Microbiota differences between commercial breeders impacts the post-stroke immune response.

Author information

1
Institute for Stroke and Dementia Research, Klinikum der Universität München, Feodor-Lynen Strasse 17, 81377 Munich, Germany; Munich Cluster for Systems Neurology (SyNergy), 80336 Munich, Germany.
2
Institute for Stroke and Dementia Research, Klinikum der Universität München, Feodor-Lynen Strasse 17, 81377 Munich, Germany; Munich Cluster for Systems Neurology (SyNergy), 80336 Munich, Germany; Feil Family Brain and Mind Research Institute, Weill Cornell Medical College, 1300 York Avenue, New York, NY 10065, USA.
3
Max-von-Pettenkofer Institute, Klinikum der Universität München, 80336 Munich, Germany; German Center for Infection Research (DZIF), Partner Site Munich, 80336 Munich, Germany.
4
Feil Family Brain and Mind Research Institute, Weill Cornell Medical College, 1300 York Avenue, New York, NY 10065, USA.
5
Institute for Stroke and Dementia Research, Klinikum der Universität München, Feodor-Lynen Strasse 17, 81377 Munich, Germany; Munich Cluster for Systems Neurology (SyNergy), 80336 Munich, Germany. Electronic address: Arthur.Liesz@med.uni-muenchen.de.

Abstract

Experimental reproducibility between laboratories is a major translational obstacle worldwide, particularly in studies investigating immunomodulatory therapies in relation to brain disease. In recent years increasing attention has been drawn towards the gut microbiota as a key factor in immune cell polarization. Moreover, manipulation of the gut microbiota has been found effective in a diverse range of brain disorders. Within this study we aimed to test the impact of microbiota differences between mice from different sources on the post-stroke neuroinflammatory response. With this rationale, we have investigated the correlation between microbiota differences and the immune response in mice from three commercial breeders with the same genetic background (C57BL/6).

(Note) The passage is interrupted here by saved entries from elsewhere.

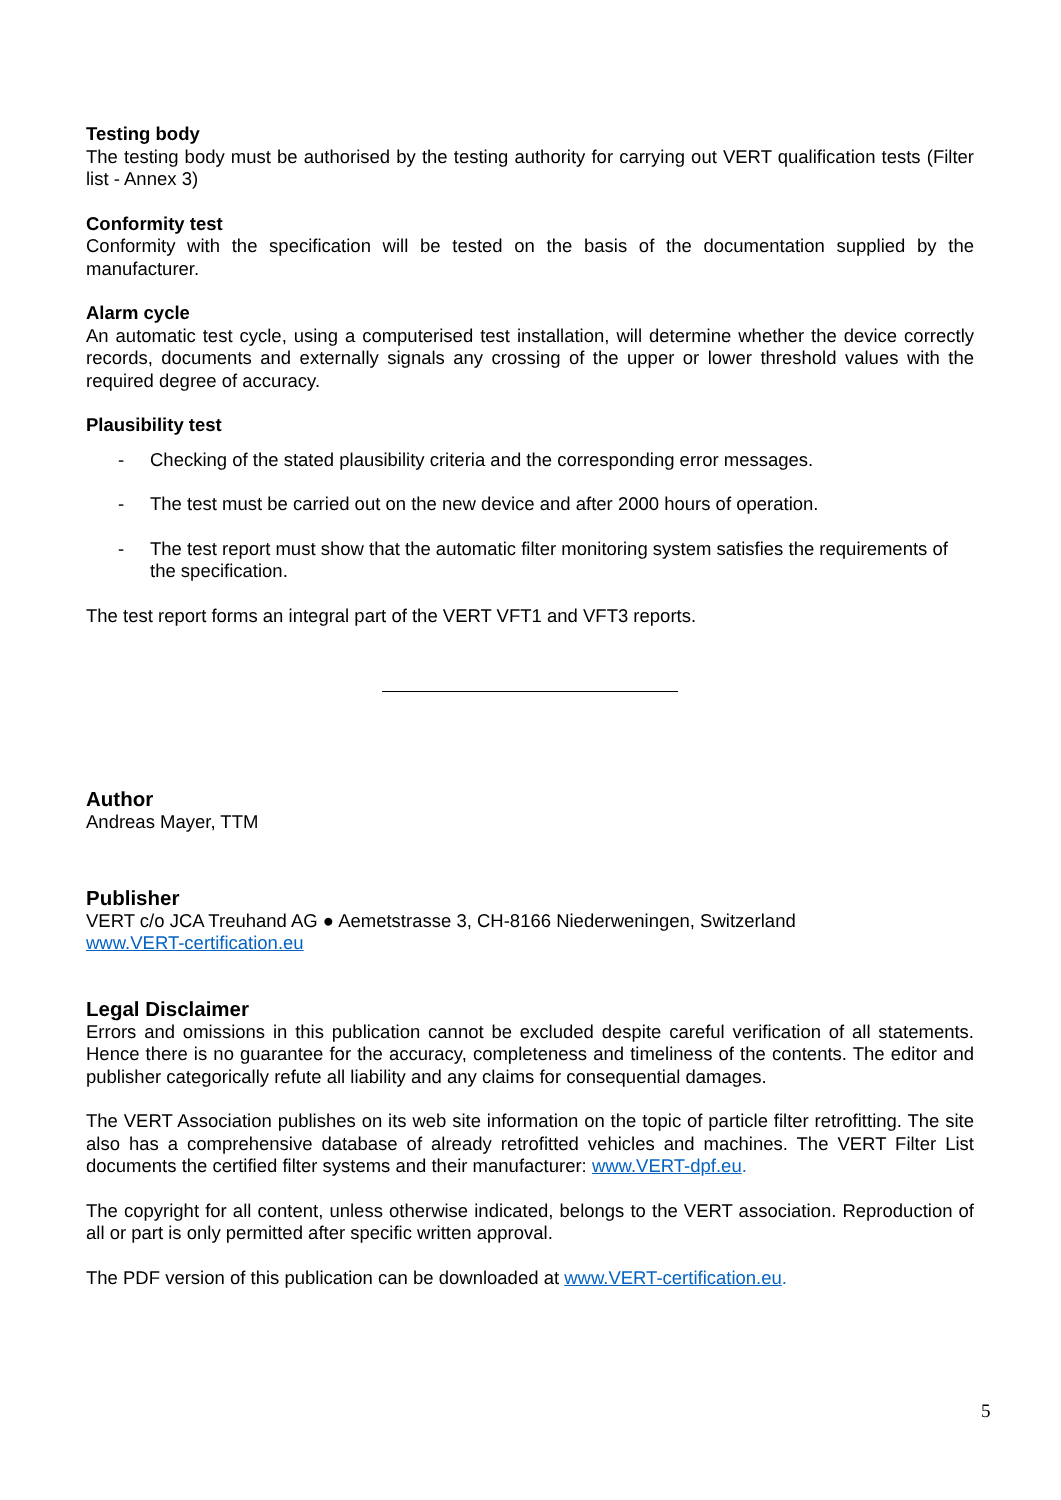Testing body
The testing body must be authorised by the testing authority for carrying out VERT qualification tests (Filter list - Annex 3)
Conformity test
Conformity with the specification will be tested on the basis of the documentation supplied by the manufacturer.
Alarm cycle
An automatic test cycle, using a computerised test installation, will determine whether the device correctly records, documents and externally signals any crossing of the upper or lower threshold values with the required degree of accuracy.
Plausibility test
- Checking of the stated plausibility criteria and the corresponding error messages.
- The test must be carried out on the new device and after 2000 hours of operation.
- The test report must show that the automatic filter monitoring system satisfies the requirements of the specification.
The test report forms an integral part of the VERT VFT1 and VFT3 reports.
Author
Andreas Mayer, TTM
Publisher
VERT c/o JCA Treuhand AG ● Aemetstrasse 3, CH-8166 Niederweningen, Switzerland
www.VERT-certification.eu
Legal Disclaimer
Errors and omissions in this publication cannot be excluded despite careful verification of all statements. Hence there is no guarantee for the accuracy, completeness and timeliness of the contents. The editor and publisher categorically refute all liability and any claims for consequential damages.
The VERT Association publishes on its web site information on the topic of particle filter retrofitting. The site also has a comprehensive database of already retrofitted vehicles and machines. The VERT Filter List documents the certified filter systems and their manufacturer: www.VERT-dpf.eu.
The copyright for all content, unless otherwise indicated, belongs to the VERT association. Reproduction of all or part is only permitted after specific written approval.
The PDF version of this publication can be downloaded at www.VERT-certification.eu.
5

While overall bacterial load was comparable, we detected substantial differences in species diversity and microbiota composition on lower taxonomic levels. Specifically, we investigated segmented filamentous bacteria (SFB)-which have been shown to promote T cell polarization-and found that they were absent in mice from one breeder but abundant in others. Our experiments revealed a breeder specific correlation between SFB presence and the ratio of Treg to Th17 cells. Moreover, recolonization of SFB-negative mice with SFB resulted in a T cell shift which mimicked the ratios found in SFB-positive mice. We then investigated the response to a known experimental immunotherapeutic approach, CD28 superagonist (CD28SA), which has been previously shown to expand the Treg population. CD28SA treatment had differing effects between mice from different breeders and was found to be ineffective at inducing Treg expansion in SFB-free mice. These changes directly corresponded to stroke outcome as mice lacking SFB had significantly larger brain infarcts. This study demonstrates the major impact of microbiota differences on T cell polarization in mice during ischemic stroke conditions, and following immunomodulatory therapies.

KEYWORDS:

Immunology; Microbiota; Neuroinflammation; Stroke; T cells

PMID:
28347867
DOI:
10.1016/j.bbi.2017.03.011
[Indexed for MEDLINE]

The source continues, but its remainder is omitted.